Work to complete ▸ Once the line holding "Gameplay with a controller (Xbox" appears, repeat it and each line after it to the end of the data, exactly and with nothing else; pictures stay out.

Saved data entries
★ ★ ★

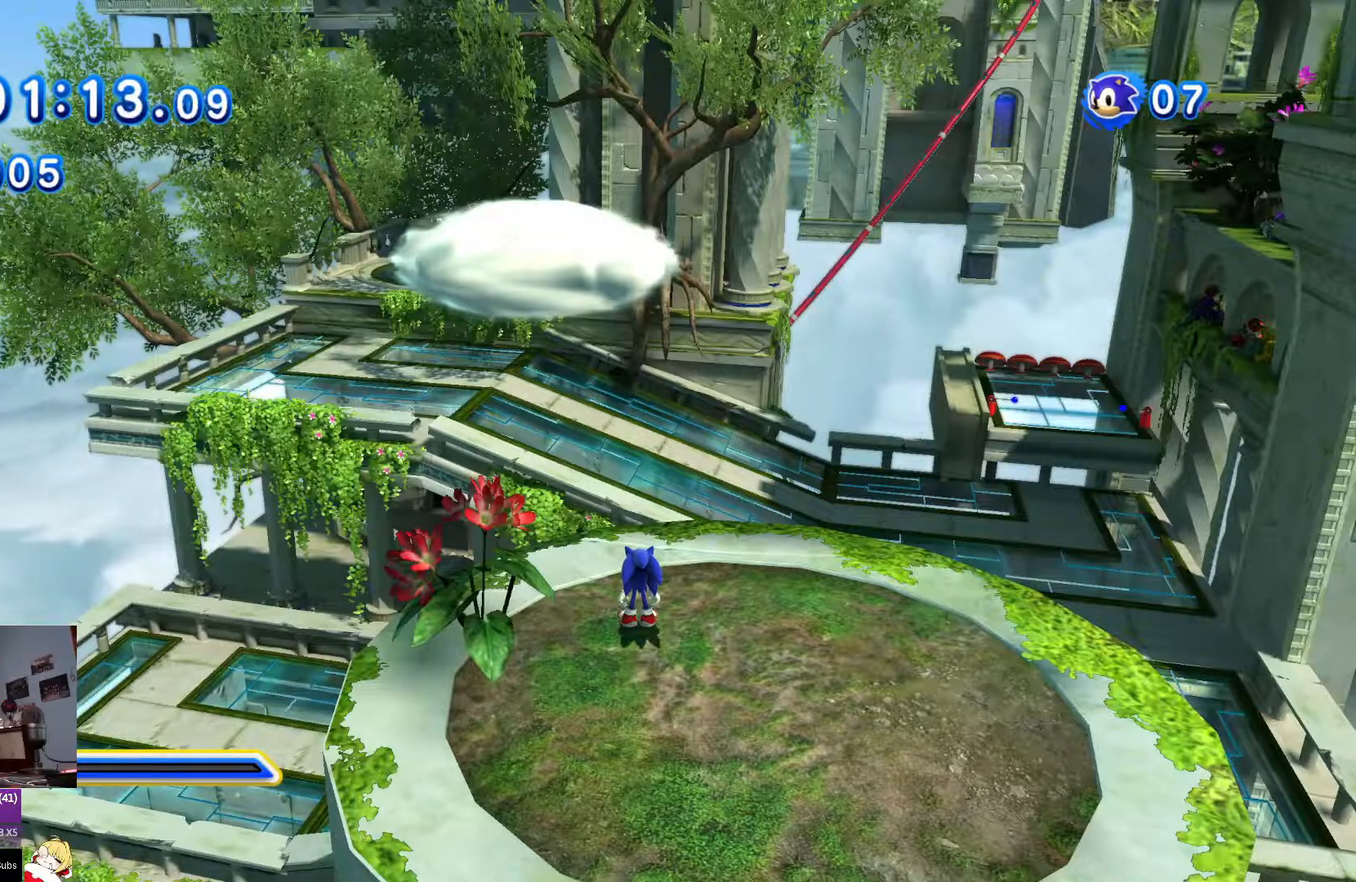
Gameplay with a controller (PlayStation layout); each line is a JSON object with the inputs held at the frame after it. "events" lists button and stick changes between this image and that frame as [ms after this image, input, new state], when the widget could be followed in between. Not read: L2 L3 R2 R3.
{"buttons": [], "left_stick": "center", "right_stick": "center", "events": []}
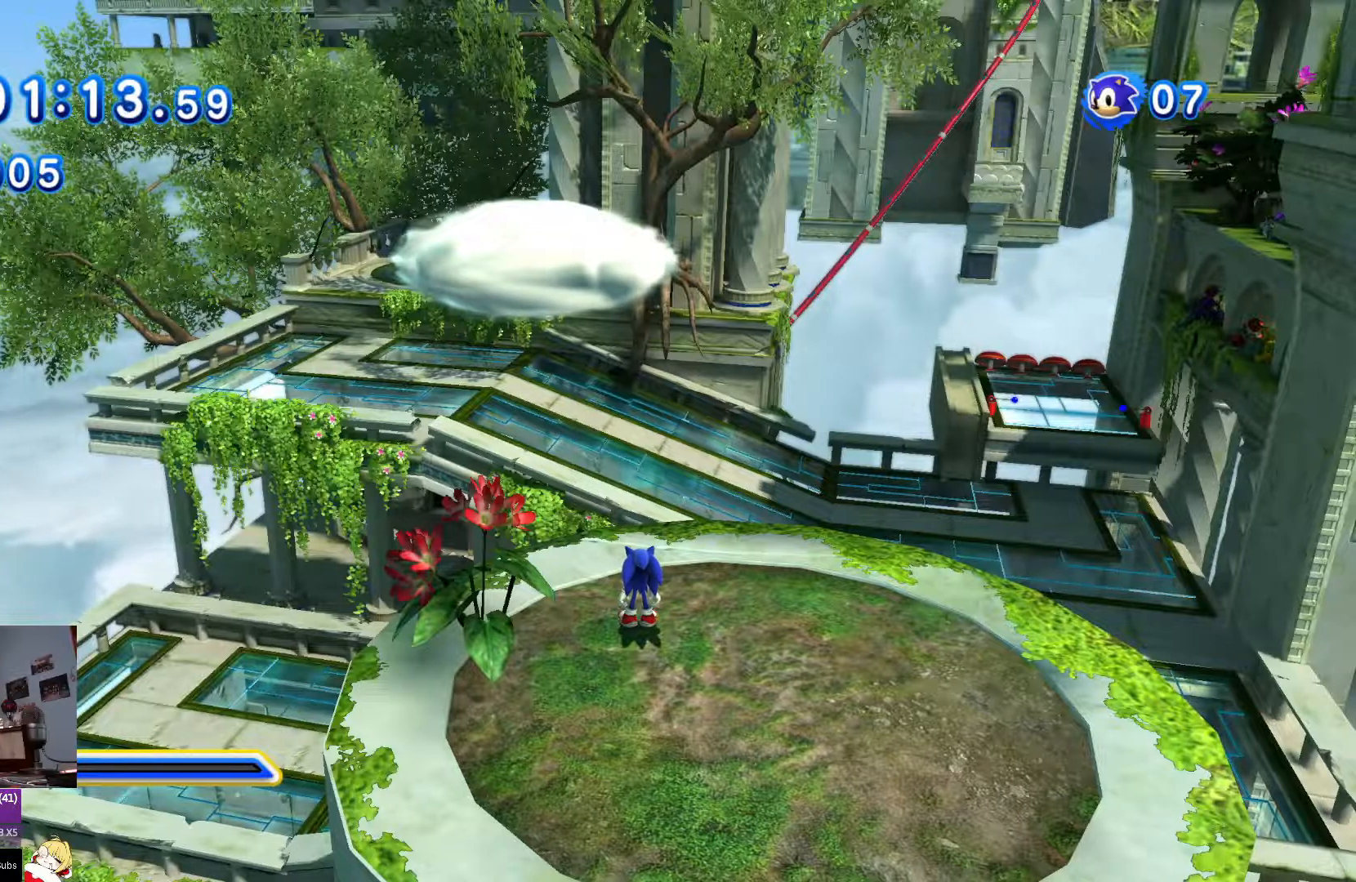
{"buttons": [], "left_stick": "down-left", "right_stick": "center", "events": [[17, "left_stick", "down-left"]]}
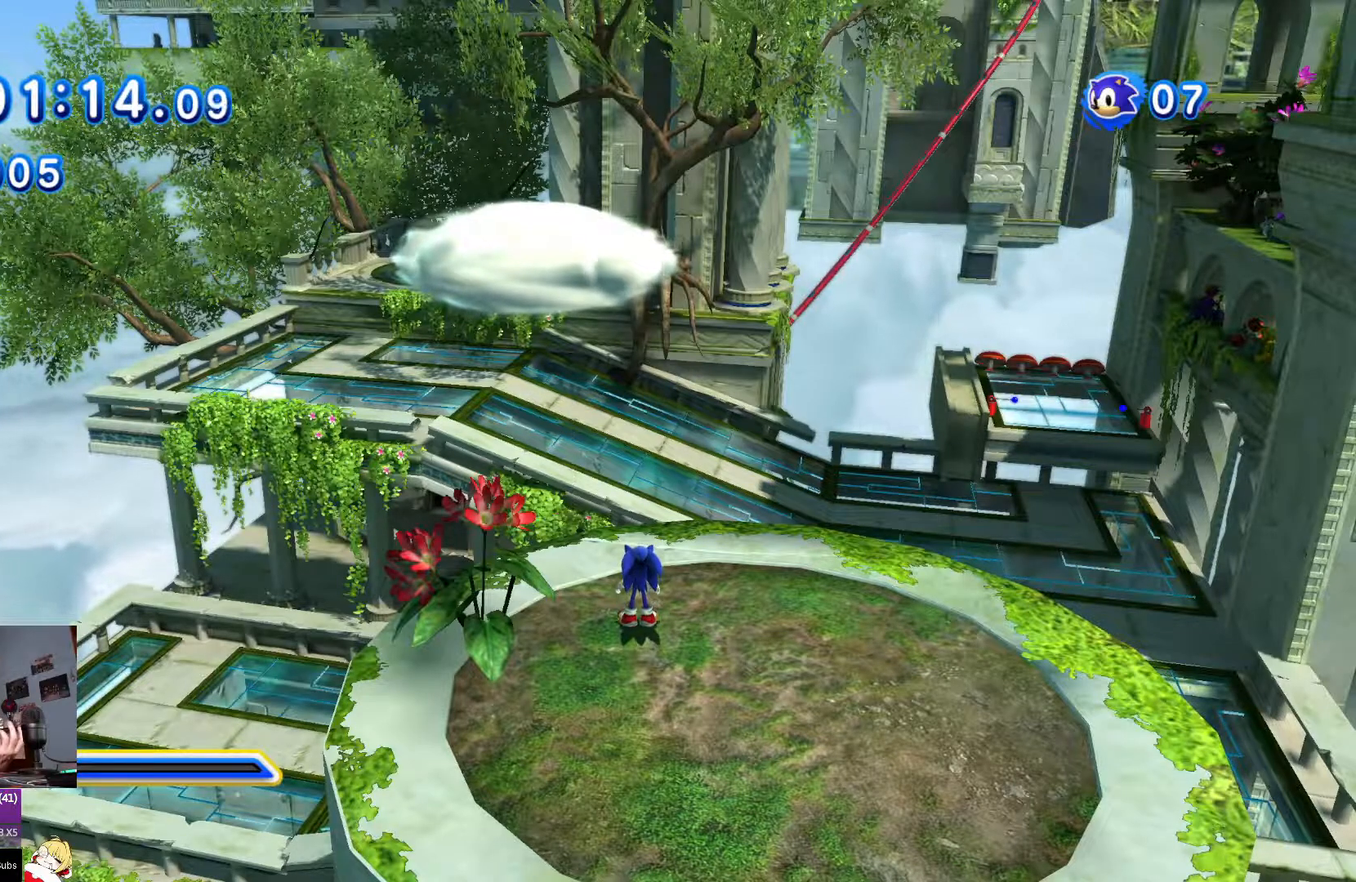
{"buttons": [], "left_stick": "down-left", "right_stick": "center", "events": []}
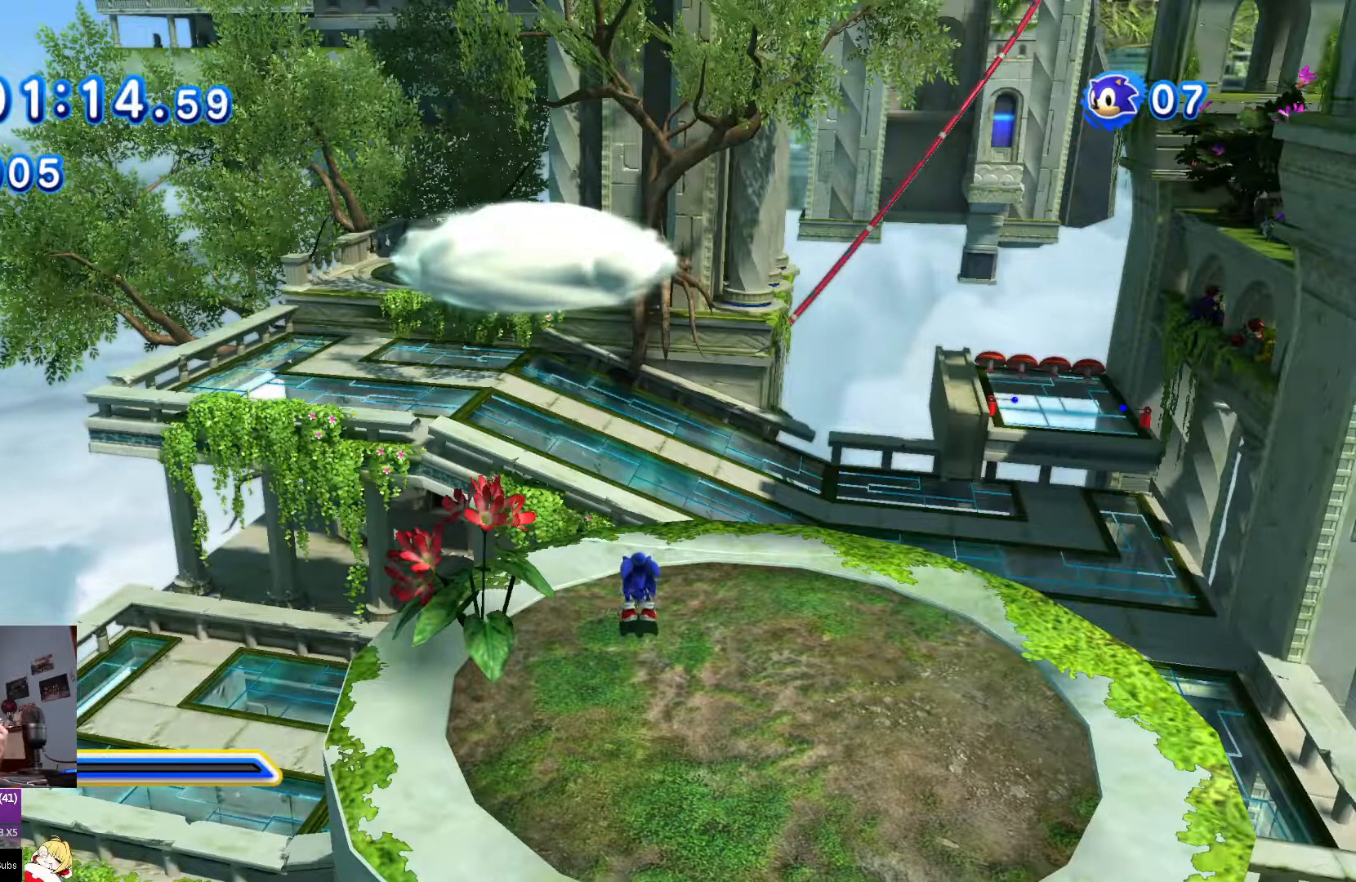
{"buttons": [], "left_stick": "center", "right_stick": "center", "events": [[350, "left_stick", "center"]]}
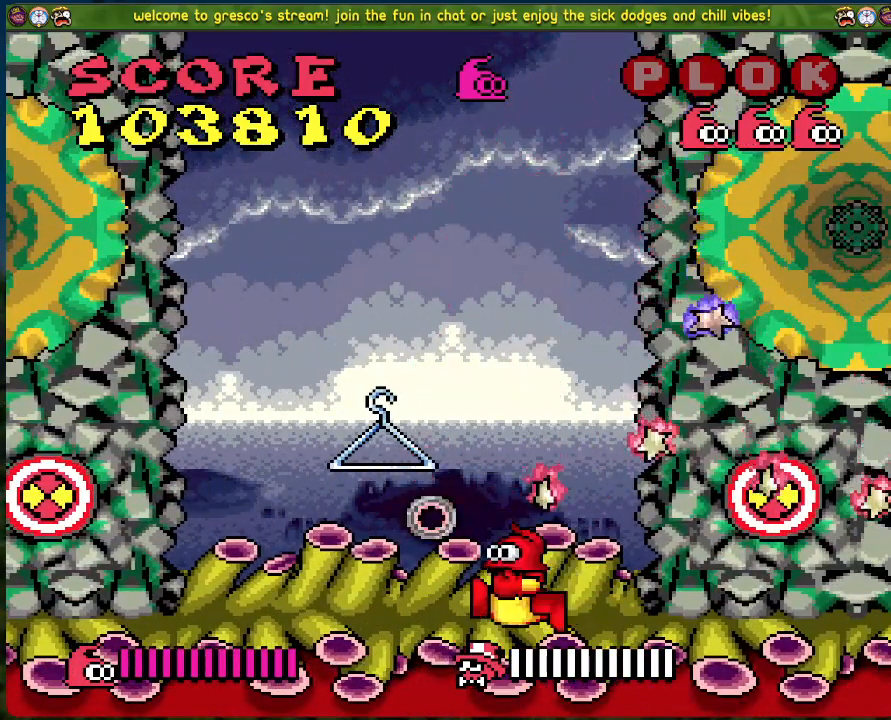
Gameplay with a controller (Xbox layout); each line is a JSON object with the inputs held at the frame after it. "events" lists button and stick changes between this image and that frame as [ms after this image, input, new state], when the widget could be followed in between. Not read: right_stick.
{"buttons": ["DPAD_RIGHT"], "left_stick": "center", "events": [[201, "DPAD_RIGHT", "down"]]}
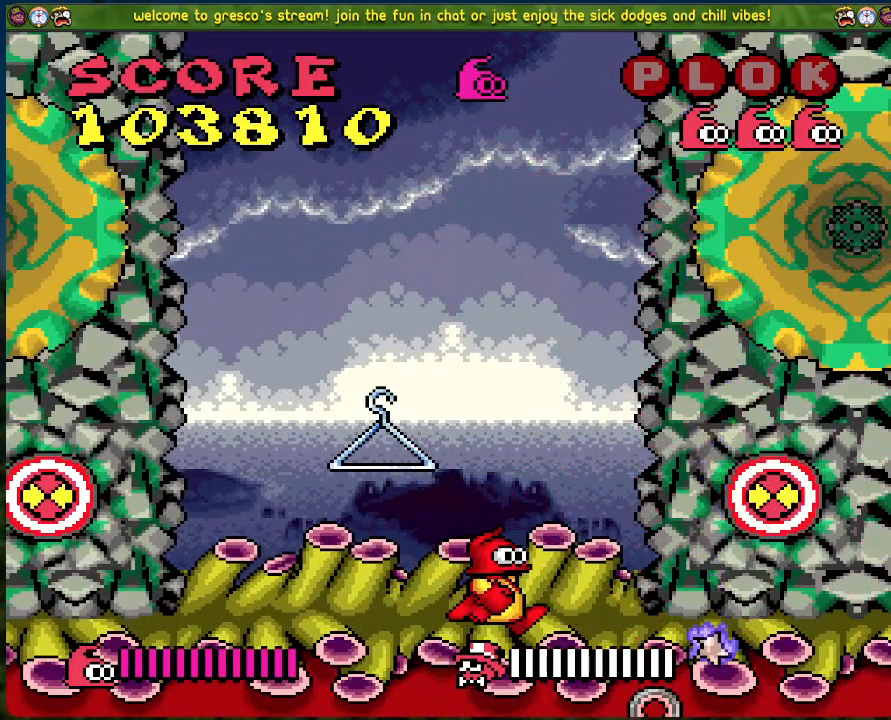
{"buttons": ["DPAD_LEFT"], "left_stick": "center", "events": [[317, "DPAD_RIGHT", "up"], [418, "DPAD_LEFT", "down"]]}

★ ★ ★

Reply to the exercise ▸
Gameplay with a controller (Xbox layout); each line is a JSON object with the inputs held at the frame after it. "events" lists button and stick changes between this image and that frame as [ms after this image, input, new state], when the widget could be followed in between. Not read: right_stick.
{"buttons": ["DPAD_RIGHT"], "left_stick": "center", "events": [[201, "DPAD_RIGHT", "down"]]}
{"buttons": ["DPAD_LEFT"], "left_stick": "center", "events": [[317, "DPAD_RIGHT", "up"], [418, "DPAD_LEFT", "down"]]}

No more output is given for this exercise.